連載「世界をつくりなおす、7つの話」 補遺
自分にツッコミを入れてみる
連載で「腐りかけの資本を祭りで燃やせ」と書きました。書いたあとで、自分の中の読者がこう言ってきたんです。「祭りで使い果たしたら、ほんとに世の中はよくなるの?飢餓はなくなるの?」と。
正直に言うと、僕もそこまで考えずに書いていた部分があります。だからこの補遺では、逃げずに、この問いを最後まで考えてみます。反論は三つ。順番に受けます。
反論① 「花火なんて、資源の無駄遣いだ」
一番よくあるやつです。答えはこうです。お金を燃やすことと、資源を燃やすことは、別物です。
花火大会に1億円かけたとして、燃えて消えるのは火薬と材料の分だけ。残りはどこへ行くか——花火職人、音響、設営、警備、屋台、運営。つまり人の給料です。祭りは労働集約的なので、貨幣レベルの蕩尽は、実際には賃金を通じた再分配として着地します。

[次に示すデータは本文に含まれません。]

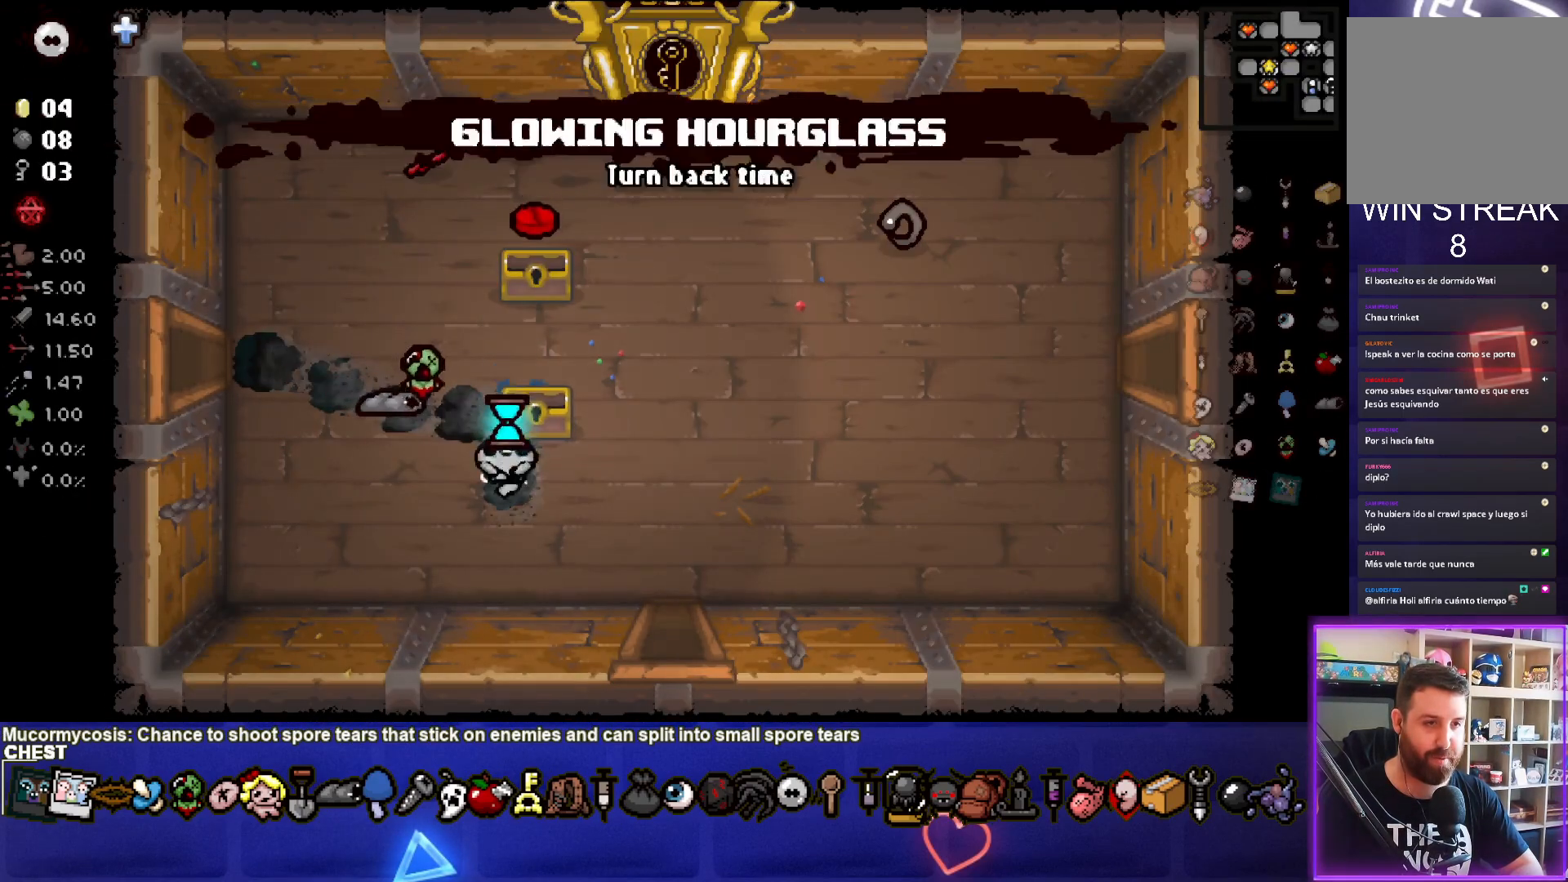
{"buttons": [], "left_stick": "up", "events": [[17, "left_stick", "down-right"], [117, "left_stick", "right"], [217, "left_stick", "center"], [417, "left_stick", "up"]]}
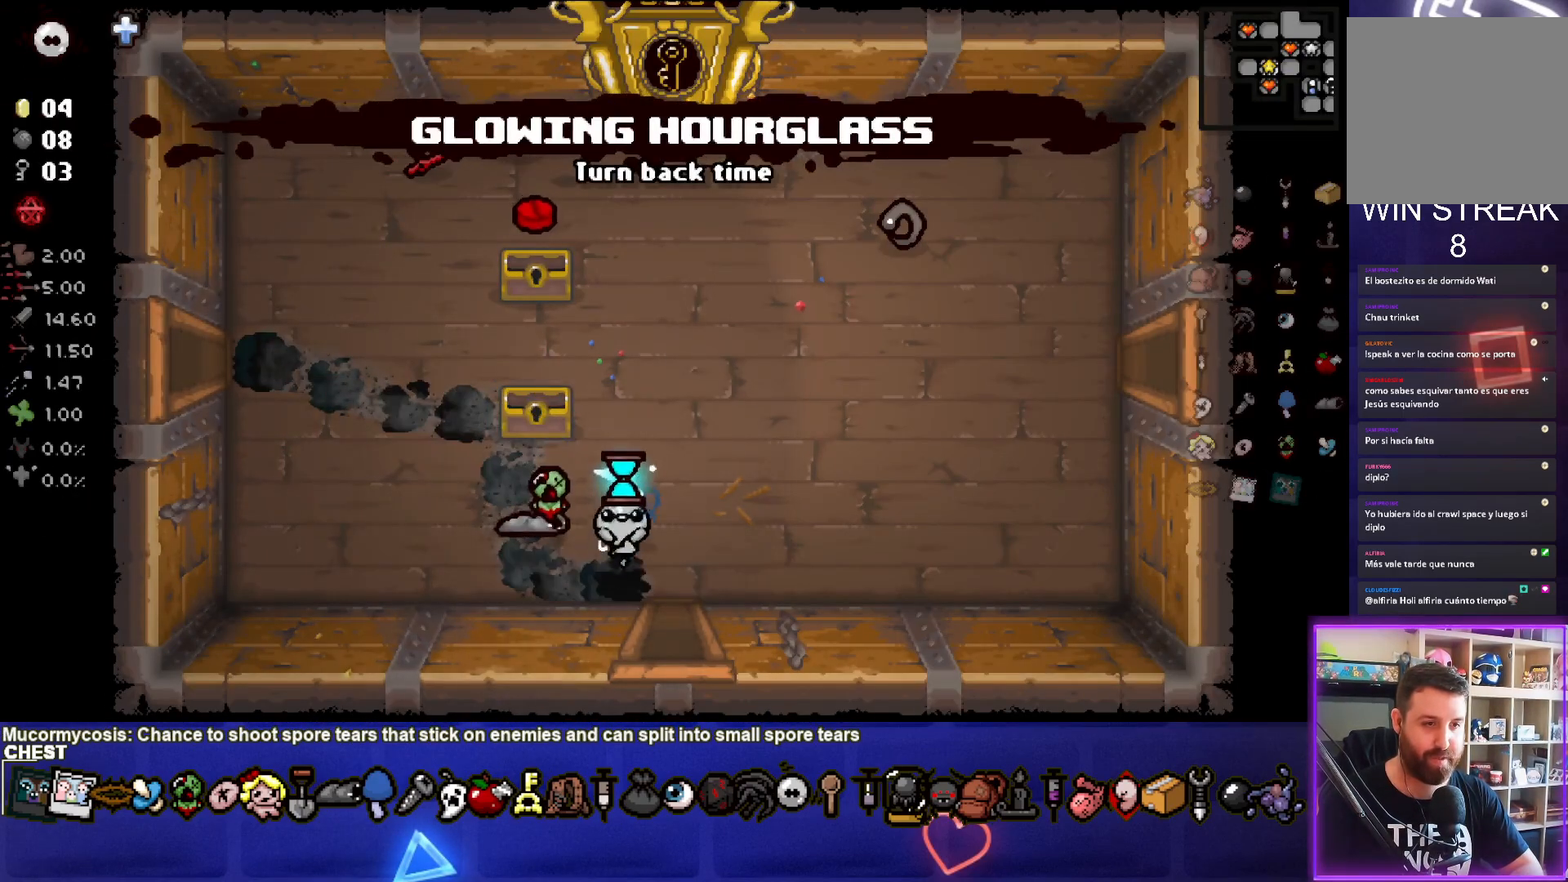
{"buttons": [], "left_stick": "center", "events": [[33, "left_stick", "center"]]}
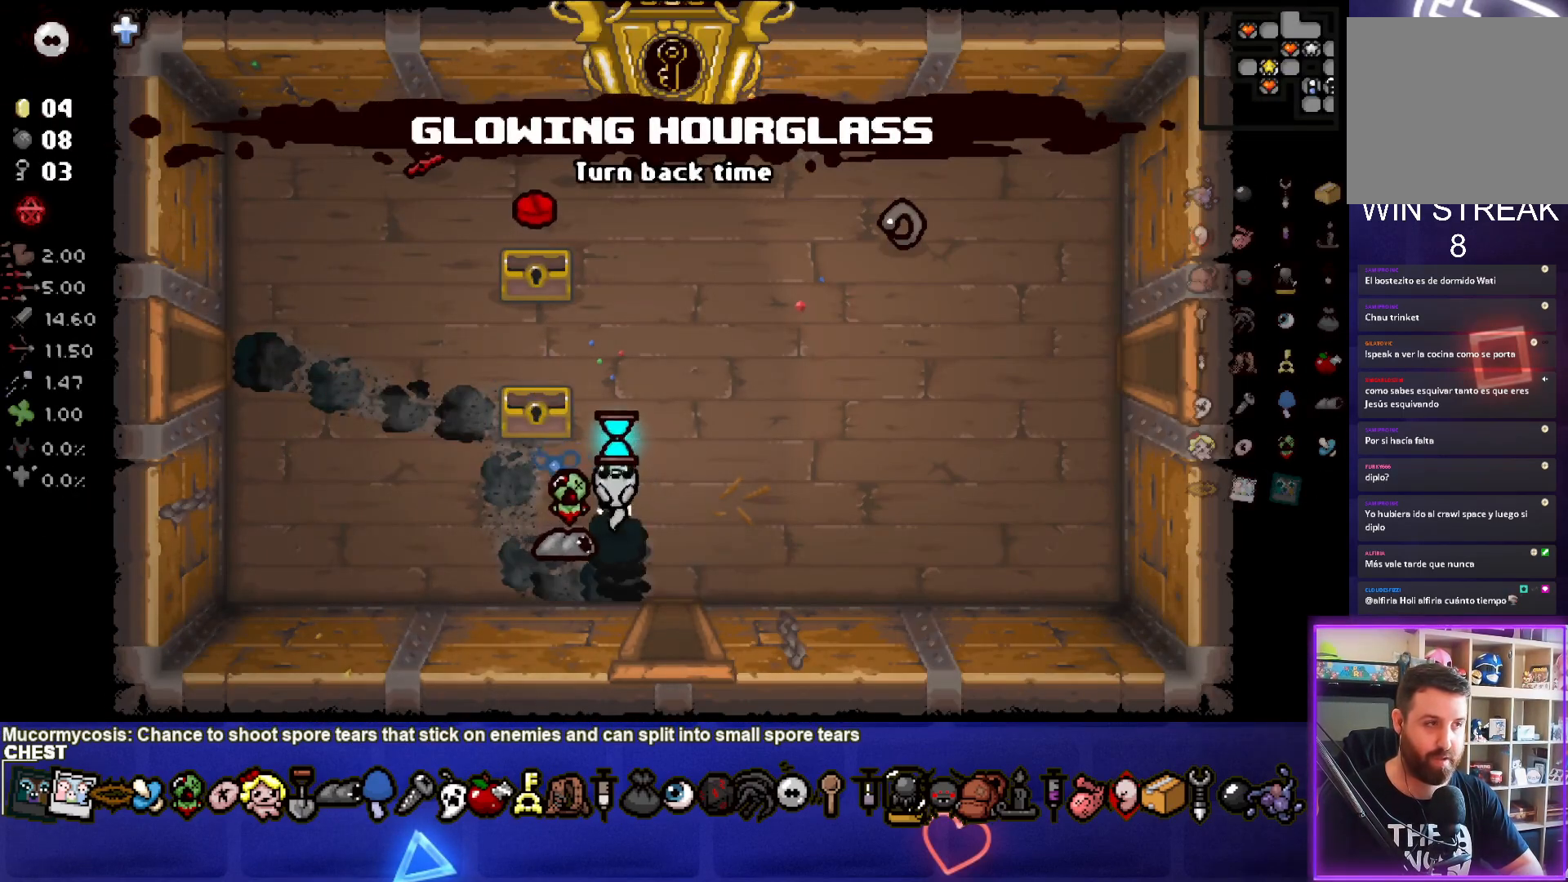
{"buttons": [], "left_stick": "center", "events": [[100, "left_stick", "up-left"], [217, "left_stick", "center"]]}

▶ 花火大会の1億円。「燃やす」と、お金はどこへ行くのか。
※内訳はイベントにより異なる、ざっくりの図解です。
📖 ケインズ「ピラミッドは二つ建てても良い」
経済学者ケインズは『一般理論』で、不況の本質は「貯め込まれて使われないお金」だと論じ、半ば冗談めかしてこう書きました——古代のピラミッド建設や中世の大聖堂は、直接の実用がなくても人を雇い、お金を循環させた点で経済を救っていた。「ピラミッドは二つ建てても無駄にならない」。眠っている貯蓄を雇用に変えるなら、壮大な「無駄」は立派に機能する——祭りの経済学には、20世紀最大の経済学者の足場があるのです。
反論② 「祭りで、飢餓はなくならない」
これは半分正しくて、半分違います。まず、現代の飢餓の正体から。世界は今、100億人分のカロリーを生産できています。それでも飢餓が残るのは、食料が無いからではなく、買う力が無いからです。つまり飢餓は生産の問題ではなく、お金が上に詰まって流れない問題——この連載がずっと撃ってきた構造、そのものなんです。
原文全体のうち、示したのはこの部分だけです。